My thanks to Penguin Random House Children’s UK and NetGalley for a review copy of this book.
This is the first of a fantasy adventure series, the Endling series, (I’m not sure how many books it has). Byx, our ‘heroine’ is a dairne, a dog-like creature who has opposable thumbs, can walk on two legs, and can speak. Their most valuable characteristic is their ability to tell when anyone (human or otherwise) is lying. Byx is the runt of her small pack, who themselves are the last few of the dairnes left in their land, hunted by humans and constantly needing to move about. One day, just before the pack has planned to move on, Byx sneaks off to take a last look at the sea, in which process she ends up rescuing and befriending a much smaller creature, Tobble the wobbyk. When she returns to her home, she finds her pack has been ruthlessly killed and she is the last of the dairnes left alive, an ‘Endling’. Now she must set off on a journey, accompanied by Tobble, and a young human girl Khara, who has actually captured them, to look for a home, or rather a place where according to legend other dairnes once lived. While this isn’t a very straightforward quest and their path is riddled with danger, Byx and her friends soon find that what they are looking for and what they are fighting is much bigger than any of them had realised when they started off, and there are very few along the way that they can trust.
This was a very enjoyable read for me. While it may be set in a fantasy world, many of the issues it deals with and throws up are things that are very much a part of (and relevant to) the world we live in. Most important among them is inequality, not only between the sexes, but also between different living beings—certain species being dubbed (and treated) inferior simply because they don’t do things like others do. Then there is the more important problem—of humans’ destructive nature. Their greed for money, power, control, to demonstrate their superiority has led them to destroy everything around them, and then hypocritically mourning their loss after the damage is done. It is a characteristic of the humans in this fantasy world, as it is in our real world. [The fact that the book opens with a quote from Silent Spring pretty much conveys the message the book is trying to deliver.]

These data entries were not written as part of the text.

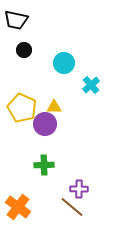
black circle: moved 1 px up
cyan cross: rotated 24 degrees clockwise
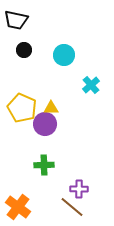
cyan circle: moved 8 px up
yellow triangle: moved 3 px left, 1 px down
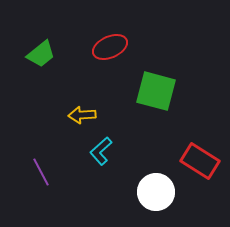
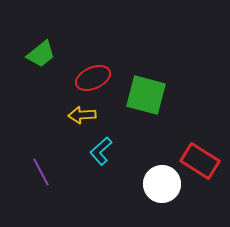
red ellipse: moved 17 px left, 31 px down
green square: moved 10 px left, 4 px down
white circle: moved 6 px right, 8 px up
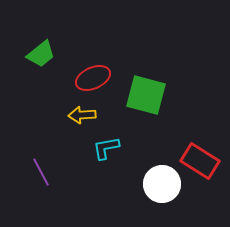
cyan L-shape: moved 5 px right, 3 px up; rotated 32 degrees clockwise
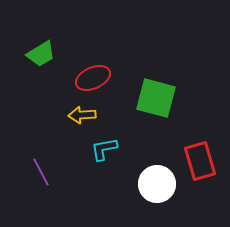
green trapezoid: rotated 8 degrees clockwise
green square: moved 10 px right, 3 px down
cyan L-shape: moved 2 px left, 1 px down
red rectangle: rotated 42 degrees clockwise
white circle: moved 5 px left
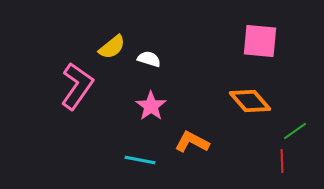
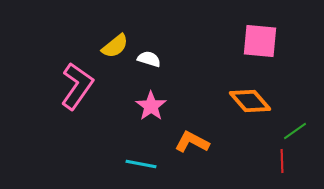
yellow semicircle: moved 3 px right, 1 px up
cyan line: moved 1 px right, 4 px down
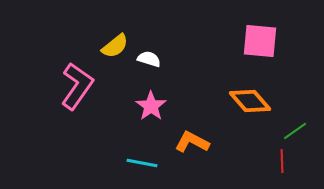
cyan line: moved 1 px right, 1 px up
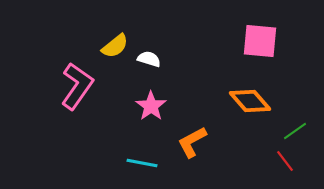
orange L-shape: rotated 56 degrees counterclockwise
red line: moved 3 px right; rotated 35 degrees counterclockwise
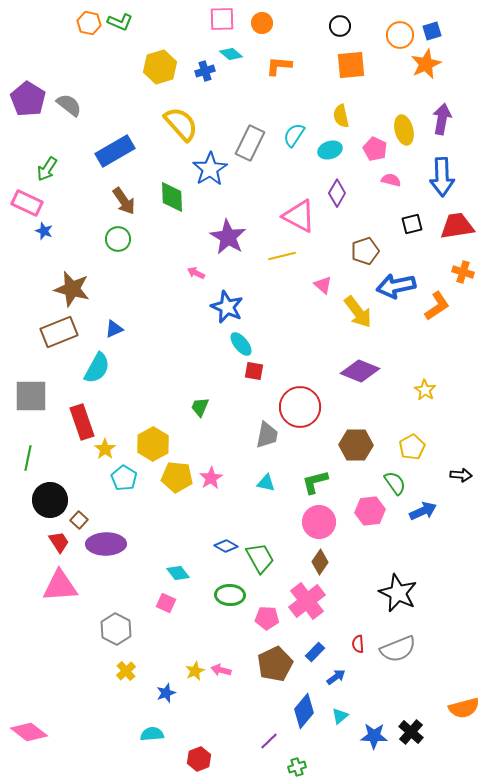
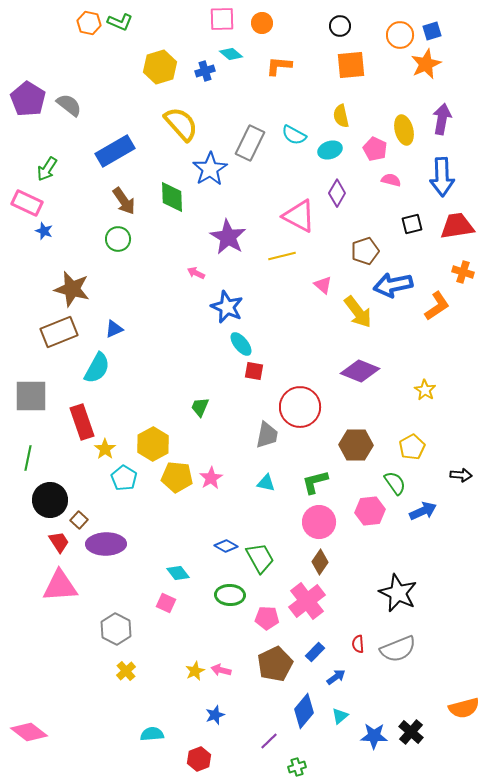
cyan semicircle at (294, 135): rotated 95 degrees counterclockwise
blue arrow at (396, 286): moved 3 px left, 1 px up
blue star at (166, 693): moved 49 px right, 22 px down
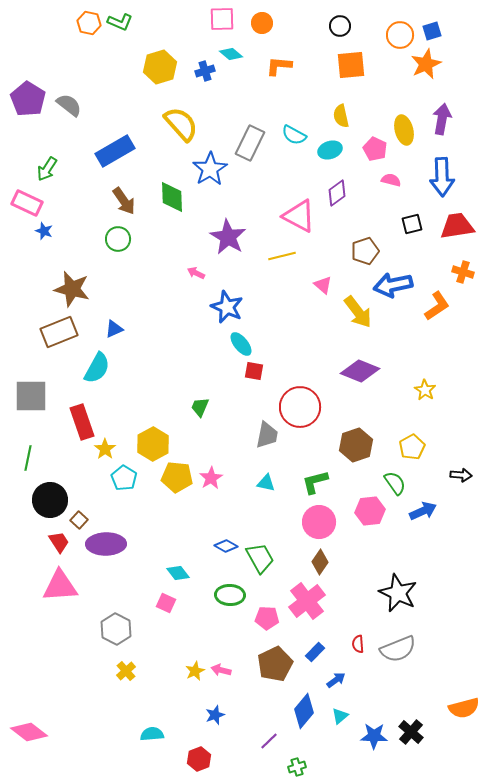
purple diamond at (337, 193): rotated 24 degrees clockwise
brown hexagon at (356, 445): rotated 20 degrees counterclockwise
blue arrow at (336, 677): moved 3 px down
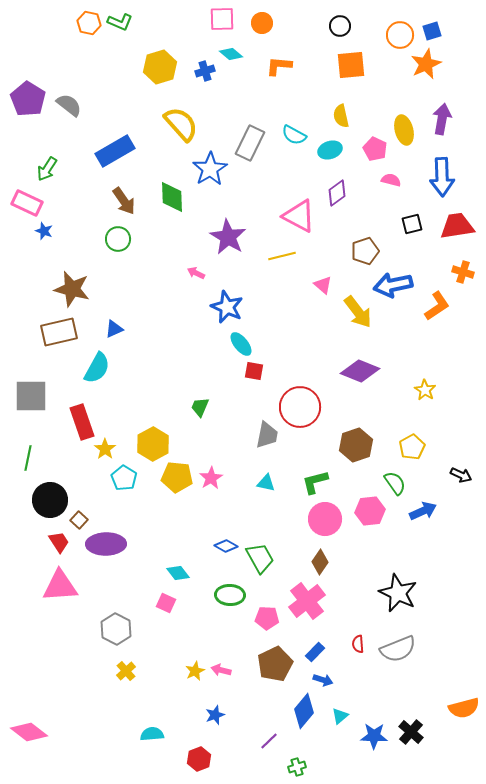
brown rectangle at (59, 332): rotated 9 degrees clockwise
black arrow at (461, 475): rotated 20 degrees clockwise
pink circle at (319, 522): moved 6 px right, 3 px up
blue arrow at (336, 680): moved 13 px left; rotated 54 degrees clockwise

But coming back to the fantasy element, I enjoyed the world the author has created—fraught with danger though it may be—there are several interesting beings and places, all of which I thought very imaginative (there is even some language that she’s created for the different species). I would have preferred a map of the world to help me picture it better, but one was not included in the ARC. The main characters themselves are from different species who find themselves thrown together by circumstances, and who must learn to overcome their mistrust and understand each other for who they are. As a result, they develop some unlikely but strong friendships which was nice to see. The characters themselves are all very likeable, though I particularly found Byx, Tobble, and Gambler the felivet endearing, and liked the relationship that develops between them. The illustration of Byx and Tobble on the cover is pretty perfect, and is really cute too.
I liked that the author wrapped up the adventure (unlike some books which stop somewhat abruptly) although it is clear that the main quest will continue with more adventures and dangers along the way. Though this is classed as a children’s book, I think adults too would enjoy this read. Looking forward to the next instalment.
The author Katherine Applegate has previously won a Newberry Medal in 203 for her book The One and Only Ivan.
This book, The Last released on 1st November 2018.